**Work to complete:** All that should come back is the lines of the data below from the one containing "left wrist: (859, 577)" to the one containing "right ear: (370, 138)", inclusive, exactly as they stand.

____ Data records

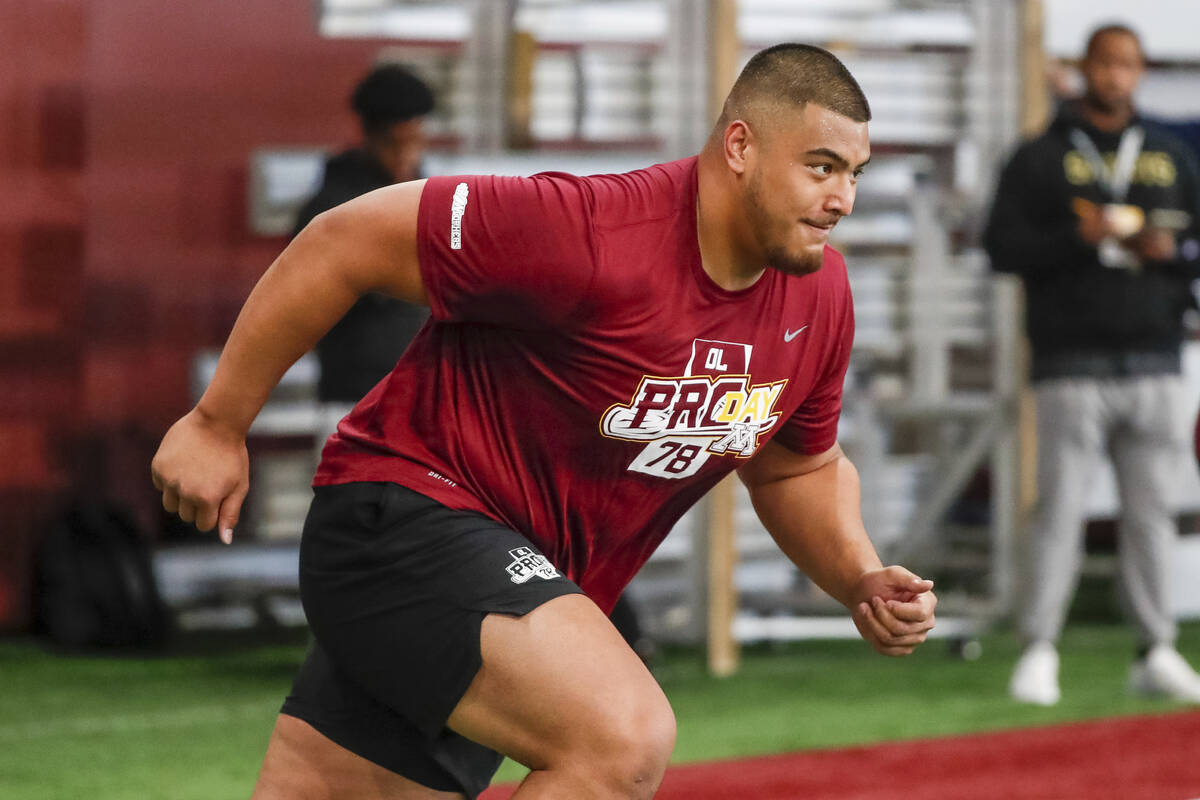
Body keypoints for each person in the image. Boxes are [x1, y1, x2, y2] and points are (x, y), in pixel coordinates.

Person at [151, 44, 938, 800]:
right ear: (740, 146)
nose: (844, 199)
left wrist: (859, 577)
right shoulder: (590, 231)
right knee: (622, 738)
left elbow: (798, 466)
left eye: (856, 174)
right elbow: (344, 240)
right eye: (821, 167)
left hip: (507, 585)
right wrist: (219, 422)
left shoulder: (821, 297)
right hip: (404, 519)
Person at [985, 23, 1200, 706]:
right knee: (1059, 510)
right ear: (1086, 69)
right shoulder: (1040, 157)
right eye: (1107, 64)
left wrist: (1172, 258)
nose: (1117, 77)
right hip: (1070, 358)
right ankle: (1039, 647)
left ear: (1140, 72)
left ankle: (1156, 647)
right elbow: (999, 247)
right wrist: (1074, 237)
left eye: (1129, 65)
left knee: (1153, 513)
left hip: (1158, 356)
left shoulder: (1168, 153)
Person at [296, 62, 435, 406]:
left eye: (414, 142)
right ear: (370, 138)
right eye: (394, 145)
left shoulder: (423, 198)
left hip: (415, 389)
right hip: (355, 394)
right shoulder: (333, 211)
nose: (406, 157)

________
____ Data records

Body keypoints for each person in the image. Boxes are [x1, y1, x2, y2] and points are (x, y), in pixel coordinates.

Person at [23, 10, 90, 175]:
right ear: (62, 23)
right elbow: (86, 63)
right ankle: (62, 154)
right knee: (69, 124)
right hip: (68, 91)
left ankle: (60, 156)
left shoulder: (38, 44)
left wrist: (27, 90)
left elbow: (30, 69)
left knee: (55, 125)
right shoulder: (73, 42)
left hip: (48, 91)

________

**Completed task:**
left wrist: (859, 577)
right shoulder: (590, 231)
right knee: (622, 738)
left elbow: (798, 466)
left eye: (856, 174)
right elbow: (344, 240)
right eye: (821, 167)
left hip: (507, 585)
right wrist: (219, 422)
left shoulder: (821, 297)
right hip: (404, 519)
Person at [985, 23, 1200, 706]:
right knee: (1059, 510)
right ear: (1086, 69)
right shoulder: (1040, 157)
right eye: (1107, 64)
left wrist: (1172, 258)
nose: (1117, 77)
right hip: (1070, 358)
right ankle: (1039, 647)
left ear: (1140, 72)
left ankle: (1156, 647)
right elbow: (999, 247)
right wrist: (1074, 237)
left eye: (1129, 65)
left knee: (1153, 513)
left hip: (1158, 356)
left shoulder: (1168, 153)
Person at [296, 62, 435, 406]:
left eye: (414, 142)
right ear: (370, 138)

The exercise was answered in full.